Adopted woman looking for parents found she was already friends with her dad
An adopted woman searching for her birth parents for eight years found she had been Facebook friends with her biological dad for three years.
Georgian journalist Tamuna Museridze had set up a Facebook page to find her own birth family but also help reunite other adopted children with theirs.
Her search led her to discover a massive baby trafficking scandal in Georgia that had affected thousands of lives.
For more than three decades huge numbers of parents had been told that their babies had died at birth, when in fact they had been trafficked on the black market.
Tamuna’s Facebook group helped reunite several families but she was struggling to find her own.
The 40-year-old grew up unaware she was adopted, but when her mother died in 2016 she was clearing her house and found a birth certificate with Tamuna’s name but a different birth date.
She suspected she may have been adopted and began what would become an eight year search, the BBC reports.
Finally this summer, she received a message on Facebook from a person who said they knew a woman who concealed a pregnancy and gave birth in September 1984, around the time Tamuna was born.
However when she tried to contact her birth mother the woman screamed and told Tamuna she had never had a child.
She then put out an appeal on Facebook asking if anyone knew her mother.
A woman replied, saying it was her aunt had concealed the pregnancy and agreed to take a DNA test.
When the test arrived, it confirmed that Tamuna and the woman on Facebook were cousins, meaning the woman Tamuna had called was indeed her mother.
She asked her mother for the name of her father, which turned out to be a man named Gurgen Korava.
Tamuna began searching for her father on Facebook.

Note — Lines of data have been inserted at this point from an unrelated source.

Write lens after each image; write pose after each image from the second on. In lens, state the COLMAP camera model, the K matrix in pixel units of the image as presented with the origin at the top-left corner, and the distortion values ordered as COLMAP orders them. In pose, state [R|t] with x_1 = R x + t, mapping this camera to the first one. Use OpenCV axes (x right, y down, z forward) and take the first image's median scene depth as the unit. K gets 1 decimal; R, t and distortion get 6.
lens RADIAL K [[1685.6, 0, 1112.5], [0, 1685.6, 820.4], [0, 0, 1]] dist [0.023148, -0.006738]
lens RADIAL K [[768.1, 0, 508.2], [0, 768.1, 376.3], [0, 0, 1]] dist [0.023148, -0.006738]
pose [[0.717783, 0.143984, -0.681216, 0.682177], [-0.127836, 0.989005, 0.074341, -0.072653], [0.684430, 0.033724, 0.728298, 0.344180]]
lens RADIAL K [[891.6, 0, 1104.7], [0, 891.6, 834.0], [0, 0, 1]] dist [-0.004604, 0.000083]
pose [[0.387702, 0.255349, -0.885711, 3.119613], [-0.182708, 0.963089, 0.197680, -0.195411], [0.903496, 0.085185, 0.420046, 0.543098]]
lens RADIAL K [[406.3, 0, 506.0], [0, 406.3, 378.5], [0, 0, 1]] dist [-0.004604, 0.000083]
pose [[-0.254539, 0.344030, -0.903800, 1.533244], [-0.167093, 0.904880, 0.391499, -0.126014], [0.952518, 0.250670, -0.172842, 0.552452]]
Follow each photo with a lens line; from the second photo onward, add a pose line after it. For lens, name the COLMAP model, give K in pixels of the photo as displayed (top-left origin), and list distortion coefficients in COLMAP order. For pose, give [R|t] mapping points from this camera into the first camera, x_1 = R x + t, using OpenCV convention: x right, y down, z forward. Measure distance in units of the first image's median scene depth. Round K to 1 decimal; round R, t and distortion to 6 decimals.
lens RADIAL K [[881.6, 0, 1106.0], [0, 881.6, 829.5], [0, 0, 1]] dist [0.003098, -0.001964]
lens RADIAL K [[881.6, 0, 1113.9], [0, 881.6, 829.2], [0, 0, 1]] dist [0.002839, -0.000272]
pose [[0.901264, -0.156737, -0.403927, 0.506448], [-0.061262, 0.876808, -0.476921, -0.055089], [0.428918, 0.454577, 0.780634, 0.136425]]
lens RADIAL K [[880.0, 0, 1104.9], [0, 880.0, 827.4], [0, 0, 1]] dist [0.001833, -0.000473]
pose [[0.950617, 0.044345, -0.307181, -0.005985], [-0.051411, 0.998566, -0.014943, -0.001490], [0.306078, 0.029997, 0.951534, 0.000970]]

To her surprise, Gurgen was already her friend and had been following her story to try and find her father for three years.
Tamuna then arranged to meet him and travelled 160miles to his hometown of Zugdidi.
She said the moment her father looked at her, he knew she was his daughter.
They caught up and realised they had many similar interests, Gurgen had been a renowned dancer and Tamuna’s daughters both love dancing.
He said he had had a brief relationship with her biological mother, but had not known she had become pregnant.
Tamuna has since got to know a whole new family, including half-siblings, aunts and uncles.
She also finally had the chance to meet her birth mother, thanks to a Police TV company setting up a private meeting.
She learnt from her mother that unlike the hundreds of people she has helped reunite, she was not a victim of the baby trafficking scandal.
After a brief encounter with Gurgen and overwhelmed by shame, her mother chose to hide her pregnancy.
She travelled to Tblisi under the guise of a surgery and gave birth to Tamuna and stayed in the city until adoption was arranged.
Tamuna said: ‘It was painful to learn that I spent 10 days alone with her before the adoption. I try not to think about that.’
She said her mother asked her to lie and tell the world that she too was stolen and they were both victims of the trafficking scandal.
However Tamuna told her it would be unfair to all the parents whose babies were stolen.
She was asked to leave by her mother and the pair have not spoken again.